Beverly Hills tenants have at least one ray of light amidst the COVID-19 pandemic, which has dramatically curtailed our ability to freely move about the City in order to curb the spread of the virus –a reprieve on evictions.
An urgency ordinance, which went into effect on April 1, placed an eviction moratorium on residential and commercial properties while the declared State of Emergency remains in place. The ordinance does not ultimately relieve tenants of their obligation to pay rent.
“I would say 100 percent are saying we know that we are going to have to pay this back and we want to pay this back,” Deputy Director of Rent Stabilization Helen Morales told the Courier. “It’s very, very traumatic for both sides and we want to be the middle voice here.”
While residential and commercial tenants welcome the reprieve, property owners are facing challenges. The ordinance recognizes that many commercial tenants who operate within the City may have to close their businesses in response to emergency orders, which will substantially decrease or eliminate their income. Moreover, the businesses that are permitted to remain open are also likely to experience a significant loss of income while the emergency orders are in effect.
“In the interest of public peace, health and safety, as affected by the emergency caused by the spread of COVID-19, it is necessary for the City Council to exercise its authority to issue these regulations related to the protection of the public peace, health or safety,” states the ordinance, which was initially passed on March 15 and amended on March 31.
The ordinance restricts an owner’s ability to evict a tenant for non-payment of rent if the tenant can demonstrate that the failure to pay is due to financial impacts related to COVID-19. In addition, the ordinance restricts no-fault evictions unless necessary for the health and safety of tenants, neighbors or the landlord. “No-fault eviction” refers to any eviction for which the notice to terminate tenancy is not based on alleged fault by the tenant, according to the ordinance.
“As a result of the public health emergency and the precautions recommended by health authorities, many tenants in Beverly Hills have experienced or expect soon to experience sudden and unexpected income loss,” the ordinance states.
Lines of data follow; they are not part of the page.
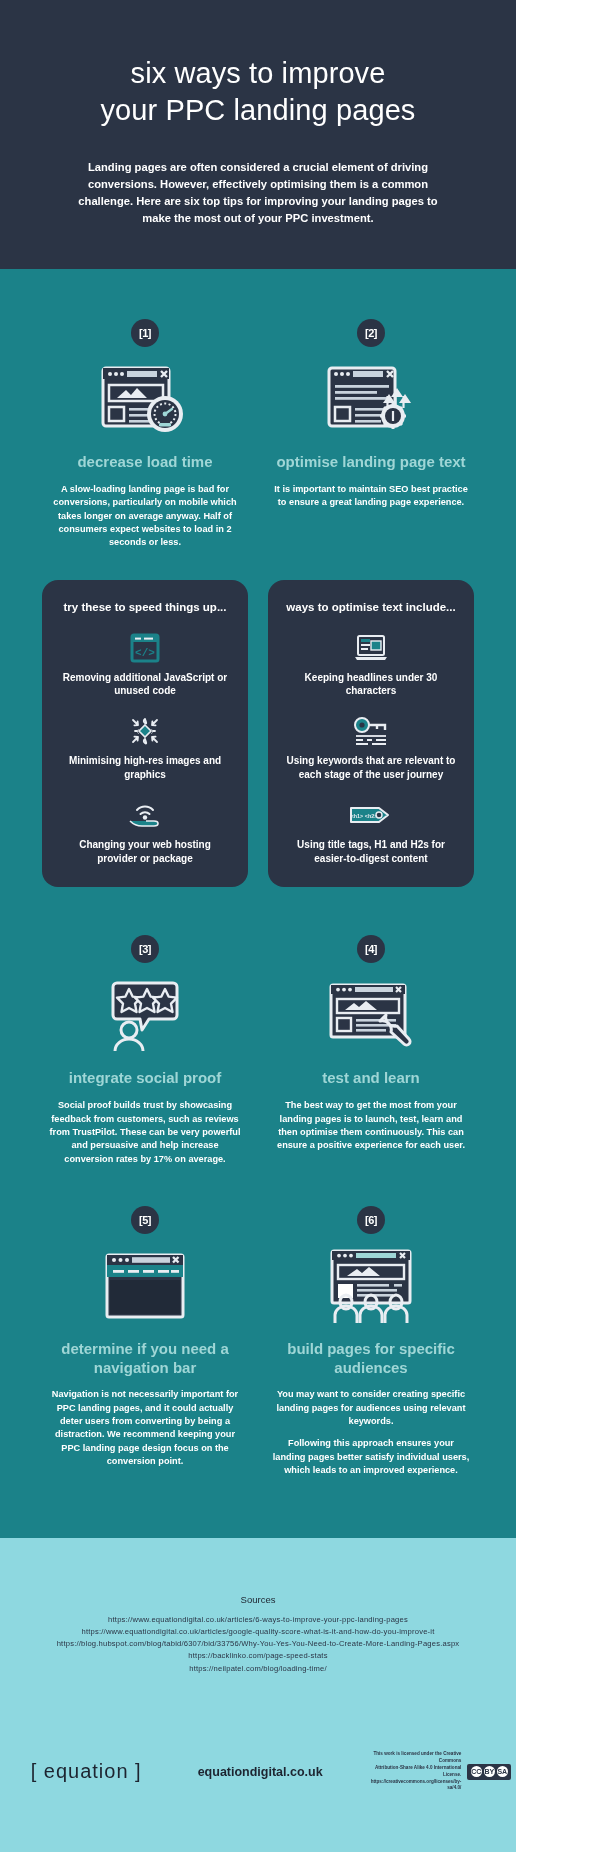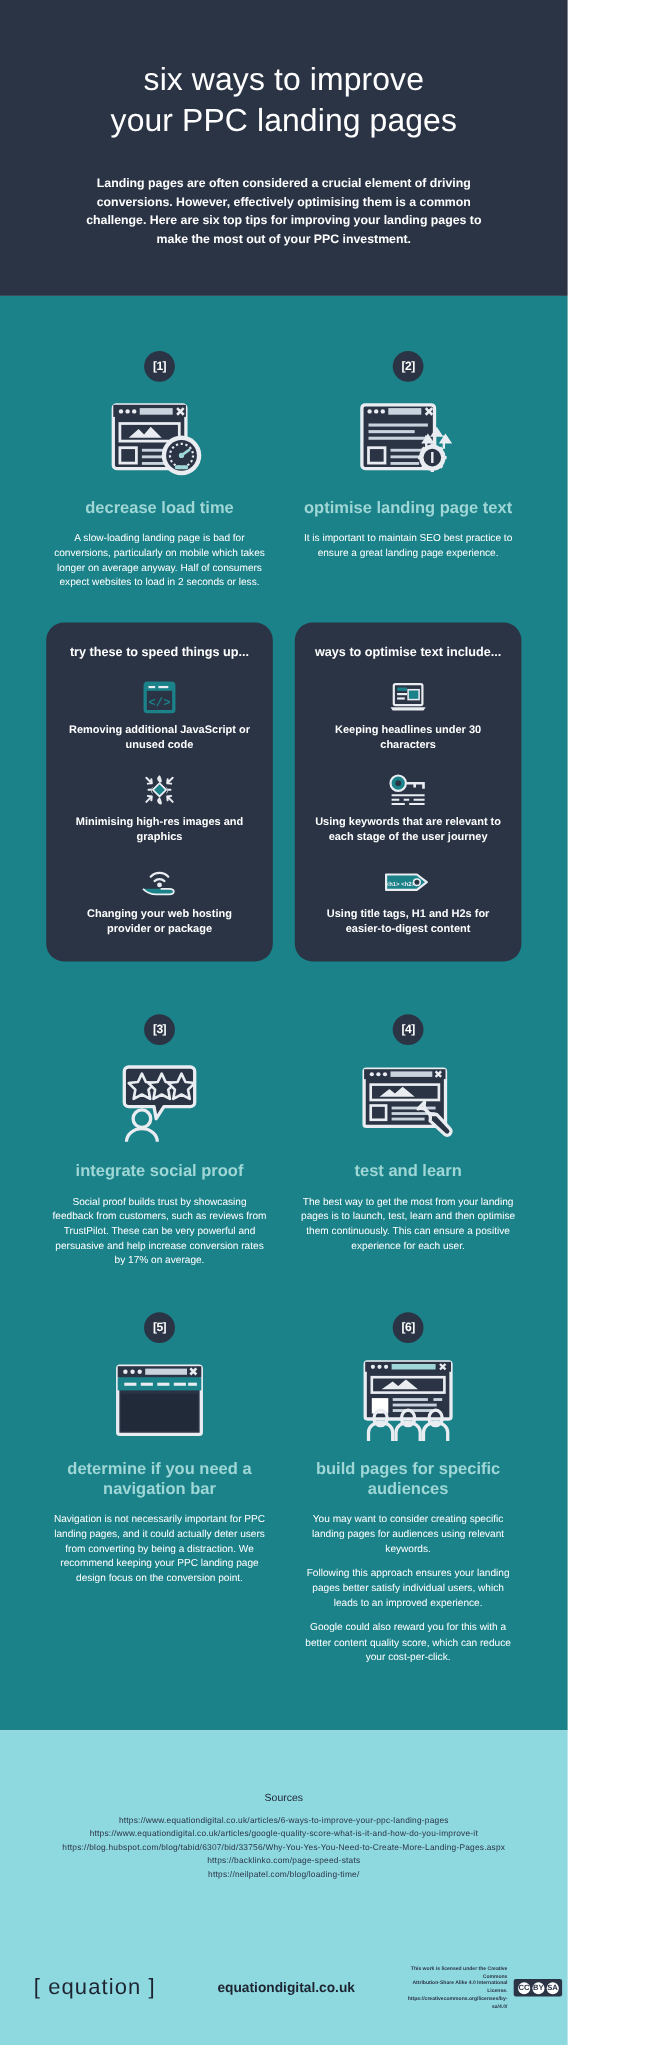--- a/index.html
+++ b/index.html
@@ -84,7 +84,7 @@
   .tip-body {
     color: #ffffff;
     font-size: 9.2px;
-    font-weight: normal;
+    font-weight: bold;
     line-height: 1.45;
     margin-top: 11px;
     padding: 0 4px;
There are strict requirements for tenants to prove that they have experienced financial impacts related to COVID-19. Those impacts “include, but are not limited to, lost household income or extraordinary expenses as a result of any of the following: (1) being sick with COVID-19, or caring for a household or family member who is sick with COVID-19; (2) lay-off, loss of hours, or other substantial income reduction resulting from business closure or other economic or employer impacts of COVID-19 including for tenants who are salaried employees or self-employed; (3) compliance with a recommendation from a government health authority to stay home, self-quarantine, or avoid congregating with others during the state of emergency; (4) extraordinary out-of-pocket medical expenses related to COVID-19; or (5) child care needs arising from school closures related to COVID-19.”
In order for tenants to avail themselves to the ordinance’s protections, a landlord must receive written notice of the tenant’s inability to pay full rent due to COVID-19 within seven days after the rent is due. In addition, within 30 days after the rent is due, the tenant must provide written documentation to support the claim using a form provided by the City both to the landlord as well as to the City’s Rent Stabilization office. The ordinance further states that because some residential tenants may not be aware of this ordinance’s provisions, the Deputy Director of the Rent Stabilization may extend the seven-day deadline for notifying the landlord for up to 30 days. If a landlord has any disagreement with the information provided by the tenant, the landlord has 10 days to notify the tenant of the disagreement in writing, in response to which the tenant has 10 days to file a written appeal to the City on a form provided by the City. The Rent Stabilization Commission is charged with then making a final determination of the dispute.
Nothing in the ordinance relieves the tenant of liability to repay the rent, which is required to be paid in full, less penalty fees, upon one year after the emergency ordinance is cancelled. No fee for the late payment of the rent can be charged by the landlord during the emergency or for one year after the end of the emergency. The ordinance further emphasizes that nothing in the ordinance alters the date of annual rent increases in future years.
According to Morales, 14 complaint forms have been filed with the City by residential tenants unable to pay rent due to COVID-19. She said she anticipated the number of tenants availing themselves to the ordinance’s provisions to increase, noting that as of April 14 the department had received 346 emails or phone calls related to COVID-19 from residential and commercial landlords and tenants.
“The City recognizes this is a very difficult time for so many families in our community. We are working to provide timely information to those affected by the devastating impacts of COVID-19 and will continue to be a resource in the months ahead,” she emphasized.
The ordinance underscores that with further anticipated economic impacts, tenants could be vulnerable to eviction without City- mandated protections. It reads, in pertinent part, “During this local emergency, and in the interest of protecting the public health and preventing transmission of COVID-19, it is essential to avoid unnecessary housing displacement, to protect the City’s affordable housing stock, and to prevent housed individuals from falling into homelessness.”